ですが、結局、ぜ〜んぶ同じ「夜色」にしちゃいました。理由はいろいろあるんですが、ひとつには雪。画面に絶えず雪が舞っていて、さらに後半は吹雪に。そうすると、あんまり微妙なことやってもそれほど効果がないんですね。それよりは全部同じに整理しておいた方が作業上の手間が少なくてすみ、そのぶん、手を加えたいところにちゃんと手間をかけられる、という判断もありました。
時間のない中で、作業量とのバランス考えつつ、でもちゃんと画面を成立させることを考えるのも、僕の仕事のひとつと考えてます。
あ、ナミが鉄の槍で捕らえられるシーン、ちょっとだけ「ウテナ」のアンシーを思い出しちゃったのはナイショ(笑)。

■シーン47〜 王宮内 総会会場

とにかくスパーン! とだだっ広くて煌びやかで明るい大広間。そこに海賊の船長たちがずら〜っと。で、小日置さんworkなシーンです(笑)。一応、作画の合わせ用に参考コピーはまわってたのですが、やはりどうしてもそのとおりに上がってこないカットが多く、色味だけでなく細かい部分の直しもセルのデータの上で、チマチマとやってもらっちゃいました。

■シーン52 カルデラ湖畔 サニー号

今回、サニー号は原則3DCGで作っています。で、3Dシーンも当然色味は僕の仕事。このサニー号も、シーンごとに僕の方から背景に合わせて色味サンプルを出して、それに合わせて作業してもらいました。
そのシーン、そのカット用にモデルを組んだものから1枚画像を書き出してもらって、その上に調整レイヤー等で色味の修正を乗せていきます。で、あと、細かいニュアンスは担当の方に「もっとこんな感じで」みたいに口頭で(笑)。

■シーン54 王宮前庭

満月をバックにサニー号が突っ込んでくるシーンです。ここも2D、3Dのハイブリッド。ここを全体にコントラスト強めにしようと思ってて中止しちゃったシーンです。そのかわり、ポイントになるカットでキッチリと印象を作り込めました。

■シーン60〜 総会会場・討ち入り

先に作った特報で、ドドーン!と逆光の中にルフィたちが正装で居並ぶ、というカットがあって、そのヴィジュアルがあまりにカッコよかったので、やっぱり本編でも無理矢理にでもやらなくちゃ! と。
ってことで、討ち入りのシーン、ルフィたちが襖をぶち破って入ってくる直前に暗くしたのは、そのカットの再現のためでありました。もうこの辺は、物理的にどうこうじゃなくって、フンイキ重視、印象重視であります!
ルフィたちの銃器の煙。ぶっ放してる筒先からの爆煙は黒色火薬系の黒い煙にしてありますが、コレ、最初の1発目が一番濃くって、あとは少しずつグレーにしてます。着弾したほうの煙も着弾した最初は黒色系ですが、カットが変わって床から立ち上ってる煙はカットを追って徐々に明るいグレーにしてます。

* **課題 1**
本文によると、サニー号は原則として何で作られているか。
* **課題 2**
映画の色づけの仕事を語る本文を、最後の文のあとから書き継いでください。
後に並ぶ行は、本文についての作業には使わない。

* **データ**
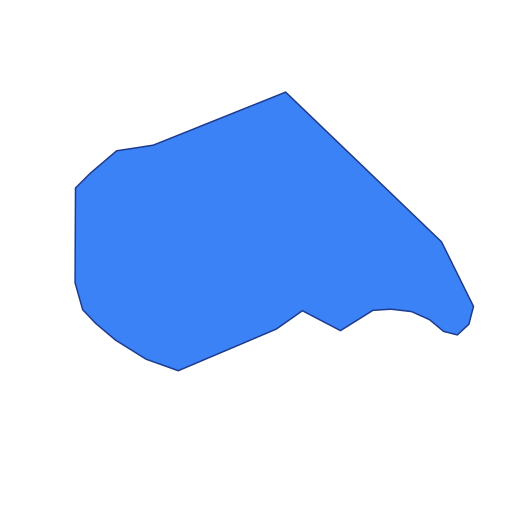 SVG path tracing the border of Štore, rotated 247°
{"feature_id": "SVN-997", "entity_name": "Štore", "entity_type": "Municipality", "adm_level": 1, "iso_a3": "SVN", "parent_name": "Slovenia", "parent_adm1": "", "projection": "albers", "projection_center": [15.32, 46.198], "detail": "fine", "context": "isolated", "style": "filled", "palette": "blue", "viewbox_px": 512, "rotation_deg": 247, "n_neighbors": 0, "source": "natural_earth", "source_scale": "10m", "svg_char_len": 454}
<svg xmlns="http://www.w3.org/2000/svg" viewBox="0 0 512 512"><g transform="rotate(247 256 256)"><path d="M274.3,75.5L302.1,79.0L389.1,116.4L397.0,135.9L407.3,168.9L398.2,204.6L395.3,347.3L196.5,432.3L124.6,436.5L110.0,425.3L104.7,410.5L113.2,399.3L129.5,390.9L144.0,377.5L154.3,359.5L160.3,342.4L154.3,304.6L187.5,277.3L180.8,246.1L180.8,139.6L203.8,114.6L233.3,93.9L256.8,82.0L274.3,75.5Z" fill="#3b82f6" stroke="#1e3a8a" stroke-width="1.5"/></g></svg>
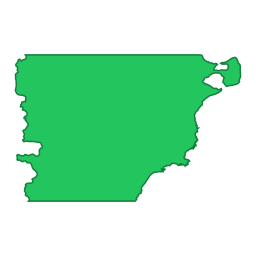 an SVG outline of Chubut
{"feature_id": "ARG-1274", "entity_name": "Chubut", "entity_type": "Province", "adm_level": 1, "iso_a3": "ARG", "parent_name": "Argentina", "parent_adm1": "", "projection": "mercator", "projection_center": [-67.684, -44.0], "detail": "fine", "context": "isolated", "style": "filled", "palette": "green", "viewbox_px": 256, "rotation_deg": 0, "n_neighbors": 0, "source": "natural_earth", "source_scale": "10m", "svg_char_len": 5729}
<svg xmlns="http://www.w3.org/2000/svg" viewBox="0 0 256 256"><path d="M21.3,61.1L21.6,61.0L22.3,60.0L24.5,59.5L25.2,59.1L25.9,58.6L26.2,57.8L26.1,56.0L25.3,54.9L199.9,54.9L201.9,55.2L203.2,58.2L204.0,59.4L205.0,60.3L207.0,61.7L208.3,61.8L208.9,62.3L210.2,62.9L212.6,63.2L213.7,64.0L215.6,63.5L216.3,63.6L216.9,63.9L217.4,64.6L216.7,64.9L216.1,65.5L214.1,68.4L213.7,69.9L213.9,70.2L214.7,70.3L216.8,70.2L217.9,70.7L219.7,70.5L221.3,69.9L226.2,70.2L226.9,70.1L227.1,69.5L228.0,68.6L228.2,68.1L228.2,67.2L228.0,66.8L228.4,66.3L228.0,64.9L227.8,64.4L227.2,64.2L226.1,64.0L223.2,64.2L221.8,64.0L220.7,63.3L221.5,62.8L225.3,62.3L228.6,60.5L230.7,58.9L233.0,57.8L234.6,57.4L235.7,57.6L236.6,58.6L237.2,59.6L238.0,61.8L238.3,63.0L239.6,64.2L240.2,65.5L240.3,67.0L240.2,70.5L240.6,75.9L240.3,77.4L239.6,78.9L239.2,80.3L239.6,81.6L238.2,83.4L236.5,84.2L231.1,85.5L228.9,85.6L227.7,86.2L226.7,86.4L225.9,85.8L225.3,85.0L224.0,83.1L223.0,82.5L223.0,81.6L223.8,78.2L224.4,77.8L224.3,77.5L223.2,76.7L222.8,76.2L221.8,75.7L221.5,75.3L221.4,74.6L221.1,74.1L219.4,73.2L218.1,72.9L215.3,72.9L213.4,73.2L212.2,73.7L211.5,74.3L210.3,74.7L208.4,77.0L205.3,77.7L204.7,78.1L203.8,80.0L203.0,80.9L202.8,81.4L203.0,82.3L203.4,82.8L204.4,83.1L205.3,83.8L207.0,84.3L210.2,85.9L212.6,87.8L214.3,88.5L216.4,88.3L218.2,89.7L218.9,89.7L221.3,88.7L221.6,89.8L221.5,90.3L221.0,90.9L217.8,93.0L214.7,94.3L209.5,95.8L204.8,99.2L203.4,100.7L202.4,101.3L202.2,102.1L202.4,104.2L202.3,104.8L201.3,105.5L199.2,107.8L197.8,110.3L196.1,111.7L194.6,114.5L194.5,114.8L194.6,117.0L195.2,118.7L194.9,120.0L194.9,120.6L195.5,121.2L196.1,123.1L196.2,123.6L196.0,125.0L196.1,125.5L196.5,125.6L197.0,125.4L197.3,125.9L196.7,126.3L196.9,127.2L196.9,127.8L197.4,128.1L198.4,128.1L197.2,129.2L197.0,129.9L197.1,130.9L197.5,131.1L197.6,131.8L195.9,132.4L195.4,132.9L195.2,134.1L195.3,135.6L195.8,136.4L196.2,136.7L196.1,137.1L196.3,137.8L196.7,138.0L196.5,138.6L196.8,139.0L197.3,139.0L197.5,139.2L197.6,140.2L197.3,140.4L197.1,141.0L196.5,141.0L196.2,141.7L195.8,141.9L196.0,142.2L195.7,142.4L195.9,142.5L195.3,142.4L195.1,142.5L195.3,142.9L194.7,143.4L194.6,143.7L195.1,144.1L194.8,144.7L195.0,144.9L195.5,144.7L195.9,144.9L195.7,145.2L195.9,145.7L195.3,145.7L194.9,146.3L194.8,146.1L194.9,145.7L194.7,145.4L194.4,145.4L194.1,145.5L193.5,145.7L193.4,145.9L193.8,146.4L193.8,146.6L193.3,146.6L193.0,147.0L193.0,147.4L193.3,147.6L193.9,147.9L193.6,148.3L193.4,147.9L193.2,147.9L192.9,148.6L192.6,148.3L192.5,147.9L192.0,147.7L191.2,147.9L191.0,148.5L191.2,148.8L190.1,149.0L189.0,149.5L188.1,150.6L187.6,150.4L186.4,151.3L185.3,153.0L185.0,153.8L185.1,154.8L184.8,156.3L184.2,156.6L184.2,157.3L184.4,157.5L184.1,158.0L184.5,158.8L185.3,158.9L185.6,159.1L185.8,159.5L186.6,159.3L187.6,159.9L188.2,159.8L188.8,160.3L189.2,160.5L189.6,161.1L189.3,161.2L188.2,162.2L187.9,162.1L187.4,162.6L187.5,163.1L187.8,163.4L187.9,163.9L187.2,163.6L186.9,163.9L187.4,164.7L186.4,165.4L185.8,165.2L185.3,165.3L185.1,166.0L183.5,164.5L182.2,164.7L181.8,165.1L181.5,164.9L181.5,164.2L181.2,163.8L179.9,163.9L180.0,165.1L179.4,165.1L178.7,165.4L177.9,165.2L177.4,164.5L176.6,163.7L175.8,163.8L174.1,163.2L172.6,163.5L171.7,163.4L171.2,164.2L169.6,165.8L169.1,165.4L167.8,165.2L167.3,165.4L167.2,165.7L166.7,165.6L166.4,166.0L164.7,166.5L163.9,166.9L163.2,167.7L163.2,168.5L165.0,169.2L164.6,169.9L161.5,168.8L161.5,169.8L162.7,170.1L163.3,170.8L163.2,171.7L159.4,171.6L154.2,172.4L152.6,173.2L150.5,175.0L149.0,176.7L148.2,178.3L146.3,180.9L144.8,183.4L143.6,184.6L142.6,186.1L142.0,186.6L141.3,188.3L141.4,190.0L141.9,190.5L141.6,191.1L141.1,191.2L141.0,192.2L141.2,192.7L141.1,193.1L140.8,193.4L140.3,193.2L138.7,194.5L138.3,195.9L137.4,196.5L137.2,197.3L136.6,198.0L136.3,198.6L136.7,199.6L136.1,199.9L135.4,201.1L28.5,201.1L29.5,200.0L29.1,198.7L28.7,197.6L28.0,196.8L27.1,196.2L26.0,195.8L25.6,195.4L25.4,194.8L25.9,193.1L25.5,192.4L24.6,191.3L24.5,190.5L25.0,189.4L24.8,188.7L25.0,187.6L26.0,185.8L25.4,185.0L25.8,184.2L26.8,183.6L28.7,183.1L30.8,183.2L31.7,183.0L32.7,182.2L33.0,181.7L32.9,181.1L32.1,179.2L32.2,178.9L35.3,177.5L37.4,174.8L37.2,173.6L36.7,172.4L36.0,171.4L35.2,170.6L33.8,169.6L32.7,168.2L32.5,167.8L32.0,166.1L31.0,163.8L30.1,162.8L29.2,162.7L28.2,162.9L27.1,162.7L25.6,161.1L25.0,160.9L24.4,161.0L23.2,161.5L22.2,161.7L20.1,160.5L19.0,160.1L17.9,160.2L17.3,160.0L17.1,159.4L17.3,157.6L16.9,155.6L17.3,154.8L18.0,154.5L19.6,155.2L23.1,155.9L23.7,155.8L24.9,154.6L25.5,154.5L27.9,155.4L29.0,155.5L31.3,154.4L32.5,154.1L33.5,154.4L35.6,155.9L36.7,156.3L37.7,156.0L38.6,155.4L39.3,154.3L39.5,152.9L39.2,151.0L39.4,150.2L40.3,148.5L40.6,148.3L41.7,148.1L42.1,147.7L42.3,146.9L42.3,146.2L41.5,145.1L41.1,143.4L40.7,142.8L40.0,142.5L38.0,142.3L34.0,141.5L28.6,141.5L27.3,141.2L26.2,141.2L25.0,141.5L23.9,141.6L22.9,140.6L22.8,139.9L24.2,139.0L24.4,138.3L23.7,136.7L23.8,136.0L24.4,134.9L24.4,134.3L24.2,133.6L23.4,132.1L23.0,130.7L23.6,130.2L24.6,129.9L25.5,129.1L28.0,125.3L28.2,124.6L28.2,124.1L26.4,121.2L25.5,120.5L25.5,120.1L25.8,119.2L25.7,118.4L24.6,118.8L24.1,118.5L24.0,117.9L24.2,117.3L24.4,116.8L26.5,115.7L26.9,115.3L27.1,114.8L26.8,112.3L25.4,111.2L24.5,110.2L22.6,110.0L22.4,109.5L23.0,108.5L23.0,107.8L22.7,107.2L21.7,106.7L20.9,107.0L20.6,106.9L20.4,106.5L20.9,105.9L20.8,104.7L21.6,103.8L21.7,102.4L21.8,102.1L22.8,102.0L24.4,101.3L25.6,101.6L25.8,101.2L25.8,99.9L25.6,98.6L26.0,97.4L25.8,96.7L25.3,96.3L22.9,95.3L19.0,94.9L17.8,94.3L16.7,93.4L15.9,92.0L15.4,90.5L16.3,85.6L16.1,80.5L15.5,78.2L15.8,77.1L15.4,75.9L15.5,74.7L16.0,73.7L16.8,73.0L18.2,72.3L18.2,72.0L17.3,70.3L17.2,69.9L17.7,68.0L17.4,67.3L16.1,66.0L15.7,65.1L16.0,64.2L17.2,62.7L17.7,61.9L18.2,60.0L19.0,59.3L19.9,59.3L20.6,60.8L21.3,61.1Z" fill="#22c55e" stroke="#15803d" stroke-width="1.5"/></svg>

==

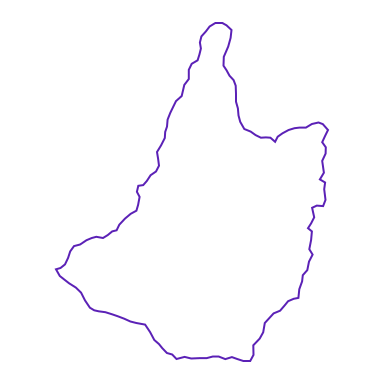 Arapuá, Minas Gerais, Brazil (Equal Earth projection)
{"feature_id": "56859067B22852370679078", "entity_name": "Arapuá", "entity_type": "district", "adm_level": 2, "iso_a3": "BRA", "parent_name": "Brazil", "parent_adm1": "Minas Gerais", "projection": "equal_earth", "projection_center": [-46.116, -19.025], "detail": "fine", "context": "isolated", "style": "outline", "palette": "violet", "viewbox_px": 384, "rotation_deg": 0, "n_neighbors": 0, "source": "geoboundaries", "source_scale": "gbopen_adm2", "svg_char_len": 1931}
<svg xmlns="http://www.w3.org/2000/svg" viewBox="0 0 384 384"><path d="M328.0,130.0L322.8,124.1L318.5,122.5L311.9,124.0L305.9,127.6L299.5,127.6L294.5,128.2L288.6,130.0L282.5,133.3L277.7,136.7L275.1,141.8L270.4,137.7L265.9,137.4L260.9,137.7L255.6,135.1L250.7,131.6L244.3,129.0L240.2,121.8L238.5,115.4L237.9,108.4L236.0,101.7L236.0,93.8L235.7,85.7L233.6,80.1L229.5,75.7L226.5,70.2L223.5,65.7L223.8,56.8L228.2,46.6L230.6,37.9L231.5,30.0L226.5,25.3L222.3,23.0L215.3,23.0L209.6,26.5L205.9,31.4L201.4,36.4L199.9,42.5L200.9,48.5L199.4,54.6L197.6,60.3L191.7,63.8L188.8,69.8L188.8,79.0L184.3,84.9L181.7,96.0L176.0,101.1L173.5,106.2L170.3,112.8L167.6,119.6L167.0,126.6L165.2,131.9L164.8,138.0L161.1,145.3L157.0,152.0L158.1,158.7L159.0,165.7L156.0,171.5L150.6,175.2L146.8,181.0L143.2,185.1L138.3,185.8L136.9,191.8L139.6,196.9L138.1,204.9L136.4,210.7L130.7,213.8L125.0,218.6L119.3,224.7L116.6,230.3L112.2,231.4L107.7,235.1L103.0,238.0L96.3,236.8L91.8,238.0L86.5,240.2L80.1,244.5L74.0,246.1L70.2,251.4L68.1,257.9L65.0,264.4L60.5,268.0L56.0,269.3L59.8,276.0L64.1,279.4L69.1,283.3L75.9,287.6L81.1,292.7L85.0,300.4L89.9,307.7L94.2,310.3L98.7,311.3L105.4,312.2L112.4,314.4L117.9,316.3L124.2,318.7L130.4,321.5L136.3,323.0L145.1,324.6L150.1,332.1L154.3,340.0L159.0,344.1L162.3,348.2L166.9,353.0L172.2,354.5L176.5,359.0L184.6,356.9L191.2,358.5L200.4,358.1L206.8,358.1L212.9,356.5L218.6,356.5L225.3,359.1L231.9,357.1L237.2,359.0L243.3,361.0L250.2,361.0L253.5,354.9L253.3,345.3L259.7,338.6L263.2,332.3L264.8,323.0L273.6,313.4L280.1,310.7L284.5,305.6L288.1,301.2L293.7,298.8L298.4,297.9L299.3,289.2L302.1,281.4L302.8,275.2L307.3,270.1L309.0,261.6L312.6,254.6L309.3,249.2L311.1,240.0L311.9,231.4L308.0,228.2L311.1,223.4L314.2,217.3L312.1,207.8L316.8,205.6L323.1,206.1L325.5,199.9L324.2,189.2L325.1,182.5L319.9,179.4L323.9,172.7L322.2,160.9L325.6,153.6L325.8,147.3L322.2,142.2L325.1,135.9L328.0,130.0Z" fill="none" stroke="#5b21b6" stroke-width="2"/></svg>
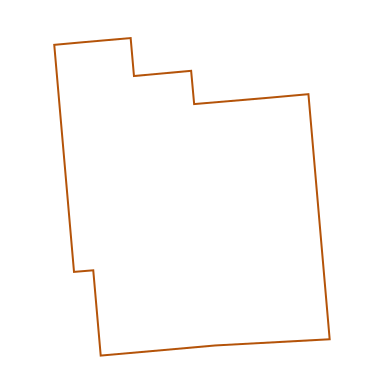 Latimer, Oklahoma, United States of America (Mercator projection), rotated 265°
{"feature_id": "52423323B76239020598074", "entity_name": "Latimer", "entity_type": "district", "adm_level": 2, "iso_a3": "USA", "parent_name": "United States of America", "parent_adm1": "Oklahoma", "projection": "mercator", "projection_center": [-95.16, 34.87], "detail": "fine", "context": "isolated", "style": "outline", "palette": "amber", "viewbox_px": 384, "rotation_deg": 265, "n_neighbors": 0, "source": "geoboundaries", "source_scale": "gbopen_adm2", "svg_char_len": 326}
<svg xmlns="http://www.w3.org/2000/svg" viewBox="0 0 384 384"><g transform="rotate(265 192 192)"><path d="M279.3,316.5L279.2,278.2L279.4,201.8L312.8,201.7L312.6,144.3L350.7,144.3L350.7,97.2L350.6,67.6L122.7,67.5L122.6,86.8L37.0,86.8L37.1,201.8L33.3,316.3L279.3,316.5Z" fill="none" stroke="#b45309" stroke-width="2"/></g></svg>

--

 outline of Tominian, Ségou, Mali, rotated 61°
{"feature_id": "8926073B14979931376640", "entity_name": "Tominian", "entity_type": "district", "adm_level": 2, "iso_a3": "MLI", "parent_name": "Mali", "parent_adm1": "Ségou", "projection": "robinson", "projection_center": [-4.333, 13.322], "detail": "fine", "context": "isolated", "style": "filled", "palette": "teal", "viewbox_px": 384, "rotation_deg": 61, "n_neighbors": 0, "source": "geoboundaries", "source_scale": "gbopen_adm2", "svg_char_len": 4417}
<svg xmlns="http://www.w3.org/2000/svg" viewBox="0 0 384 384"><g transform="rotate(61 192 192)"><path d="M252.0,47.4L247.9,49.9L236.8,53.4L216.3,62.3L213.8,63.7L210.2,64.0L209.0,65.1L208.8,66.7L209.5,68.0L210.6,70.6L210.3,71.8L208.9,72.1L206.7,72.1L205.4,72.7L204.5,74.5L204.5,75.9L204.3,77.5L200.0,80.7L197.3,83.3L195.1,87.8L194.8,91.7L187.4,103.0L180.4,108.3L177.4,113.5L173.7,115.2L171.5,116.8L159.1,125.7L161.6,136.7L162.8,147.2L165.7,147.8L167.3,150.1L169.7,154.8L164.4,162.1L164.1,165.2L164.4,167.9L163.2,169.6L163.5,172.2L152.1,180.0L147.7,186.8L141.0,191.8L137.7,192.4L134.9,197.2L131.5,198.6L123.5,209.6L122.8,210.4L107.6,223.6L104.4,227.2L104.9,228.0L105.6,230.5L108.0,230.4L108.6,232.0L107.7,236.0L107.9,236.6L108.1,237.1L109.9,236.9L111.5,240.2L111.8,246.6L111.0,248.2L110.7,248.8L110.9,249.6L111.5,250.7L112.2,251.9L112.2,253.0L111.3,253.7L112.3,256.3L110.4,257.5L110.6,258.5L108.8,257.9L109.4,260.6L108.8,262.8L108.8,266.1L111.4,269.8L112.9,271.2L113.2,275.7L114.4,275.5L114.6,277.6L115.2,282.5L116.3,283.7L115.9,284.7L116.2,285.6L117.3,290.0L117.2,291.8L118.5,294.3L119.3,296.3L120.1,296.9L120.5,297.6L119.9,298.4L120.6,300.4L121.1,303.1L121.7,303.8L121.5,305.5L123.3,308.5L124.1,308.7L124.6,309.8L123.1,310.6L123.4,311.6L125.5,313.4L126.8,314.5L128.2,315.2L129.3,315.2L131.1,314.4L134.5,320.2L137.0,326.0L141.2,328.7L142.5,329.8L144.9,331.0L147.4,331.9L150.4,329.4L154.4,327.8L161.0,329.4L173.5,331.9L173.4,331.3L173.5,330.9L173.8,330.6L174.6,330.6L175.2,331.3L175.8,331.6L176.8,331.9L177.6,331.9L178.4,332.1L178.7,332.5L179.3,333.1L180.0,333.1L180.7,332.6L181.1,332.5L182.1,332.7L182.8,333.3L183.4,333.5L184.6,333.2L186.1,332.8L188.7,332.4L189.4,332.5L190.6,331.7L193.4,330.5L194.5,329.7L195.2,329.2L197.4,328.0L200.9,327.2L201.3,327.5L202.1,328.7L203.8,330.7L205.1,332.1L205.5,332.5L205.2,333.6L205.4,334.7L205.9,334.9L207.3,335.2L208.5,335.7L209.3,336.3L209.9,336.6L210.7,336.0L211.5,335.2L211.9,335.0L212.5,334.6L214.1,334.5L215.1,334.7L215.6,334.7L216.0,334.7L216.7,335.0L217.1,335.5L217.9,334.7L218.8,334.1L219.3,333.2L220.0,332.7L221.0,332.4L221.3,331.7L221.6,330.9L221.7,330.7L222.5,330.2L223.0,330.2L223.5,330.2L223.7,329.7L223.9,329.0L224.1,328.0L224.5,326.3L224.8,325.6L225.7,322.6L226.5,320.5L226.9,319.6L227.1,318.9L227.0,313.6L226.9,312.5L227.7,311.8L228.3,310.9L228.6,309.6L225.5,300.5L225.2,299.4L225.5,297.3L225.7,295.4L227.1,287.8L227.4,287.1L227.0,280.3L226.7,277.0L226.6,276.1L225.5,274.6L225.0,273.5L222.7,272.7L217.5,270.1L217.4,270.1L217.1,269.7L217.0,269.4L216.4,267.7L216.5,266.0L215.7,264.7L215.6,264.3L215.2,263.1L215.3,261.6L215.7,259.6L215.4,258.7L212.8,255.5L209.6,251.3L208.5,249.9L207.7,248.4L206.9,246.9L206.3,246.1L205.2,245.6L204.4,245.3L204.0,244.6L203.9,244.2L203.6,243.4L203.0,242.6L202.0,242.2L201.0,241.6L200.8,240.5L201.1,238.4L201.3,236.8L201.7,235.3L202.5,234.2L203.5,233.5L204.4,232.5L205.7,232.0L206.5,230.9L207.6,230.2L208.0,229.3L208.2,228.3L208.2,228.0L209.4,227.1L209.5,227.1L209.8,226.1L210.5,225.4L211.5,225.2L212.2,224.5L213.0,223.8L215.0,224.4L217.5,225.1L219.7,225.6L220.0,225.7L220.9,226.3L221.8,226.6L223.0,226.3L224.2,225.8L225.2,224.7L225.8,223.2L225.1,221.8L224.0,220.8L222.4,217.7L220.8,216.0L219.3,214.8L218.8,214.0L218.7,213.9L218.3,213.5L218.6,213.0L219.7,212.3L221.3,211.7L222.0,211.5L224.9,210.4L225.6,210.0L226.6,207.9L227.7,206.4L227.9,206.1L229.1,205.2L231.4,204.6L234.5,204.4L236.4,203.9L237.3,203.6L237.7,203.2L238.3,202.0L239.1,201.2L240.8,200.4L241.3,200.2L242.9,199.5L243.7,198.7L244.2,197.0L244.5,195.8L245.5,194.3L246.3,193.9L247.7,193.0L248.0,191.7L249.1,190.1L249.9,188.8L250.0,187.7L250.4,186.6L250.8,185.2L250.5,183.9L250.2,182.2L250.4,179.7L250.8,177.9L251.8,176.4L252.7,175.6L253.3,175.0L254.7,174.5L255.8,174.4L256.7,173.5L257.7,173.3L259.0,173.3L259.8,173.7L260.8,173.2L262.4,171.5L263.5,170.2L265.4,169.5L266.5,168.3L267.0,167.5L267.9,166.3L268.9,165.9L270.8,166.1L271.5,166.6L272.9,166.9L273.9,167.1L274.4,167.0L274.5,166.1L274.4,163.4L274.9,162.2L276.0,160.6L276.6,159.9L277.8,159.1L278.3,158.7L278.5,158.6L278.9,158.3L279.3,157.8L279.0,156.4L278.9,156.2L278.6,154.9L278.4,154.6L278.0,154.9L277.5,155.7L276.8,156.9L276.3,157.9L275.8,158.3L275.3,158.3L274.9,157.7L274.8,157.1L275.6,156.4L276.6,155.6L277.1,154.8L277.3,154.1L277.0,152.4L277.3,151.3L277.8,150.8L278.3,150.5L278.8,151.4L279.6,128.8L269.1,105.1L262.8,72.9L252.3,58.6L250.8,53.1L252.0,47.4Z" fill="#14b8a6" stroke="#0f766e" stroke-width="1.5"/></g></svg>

* **解答例 1**
原則として3DCGで作られている。

* **解答例 2**
理由は、ルフィたちも海賊たちも「黒」着ているからです。煙も黒いと画面がうるさくなってしまい、肝心のキャラの芝居が分かりづらくなっちゃうのを避けるためです。

■シーン61〜 王宮まわりいろいろ

ここからあとはひたすら物量! 基本、広間内は「ノーマル」、それ以外の廊下とかは背景に合わせて明るさの調整をしてあります。屋根の上に出ちゃったら夜色に。シーン65以降、モンスターたちが王宮に乱入してきますが、それらも基本は同じであります。
もう、このあたりはひたすら物量(笑)。

■シーン67 王宮外

ナミを助け出し、クスリを手に入れなければ、と相談してるところへシキの攻撃。ここで大技「獅子脅し地巻き」雪ヴァージョン。こんどはCGではなく作画であります。で、そこへルフィ登場。ギア2モード。
実は僕、このギア2だの3だのってのが分からなかったんですよね。で、聞いたんですよ、助監督に。そしたら「身体の中に溜めた力が内側から発光するんです、ピンクに」「ふむふむ」と僕。で、考えたのがあの処理です。
身体が光ること自体は、ハイコントラストな処理にすれば光って見える。その光がピンクであることは、身体の周りにまとわりついてる水蒸気をピンクの照り返しにすればいい。で、身体自体の影部分も、彩度高めなピンク系にまとめれば、全体としてピンクに光って見えるんではないかな? と。で、あとはそれを撮影さんがうまくまとめてくれました。
コレって実は「ドラゴンボール」のスーパーサイヤ人やカメハメ波の応用でありました。十数年前に自分で使ってた手法がここでも役に立ってます(笑)。

……と、ここまで書いたところで、ああ、時間切れ!
ああ、すみません、もう1回だけ続きます。
ダフトに冒されたナミの運命はいかに!?
シキVSルフィの闘いの行方は!?
手に汗握って、乞うご期待!

第118回へつづく

(10.03.12)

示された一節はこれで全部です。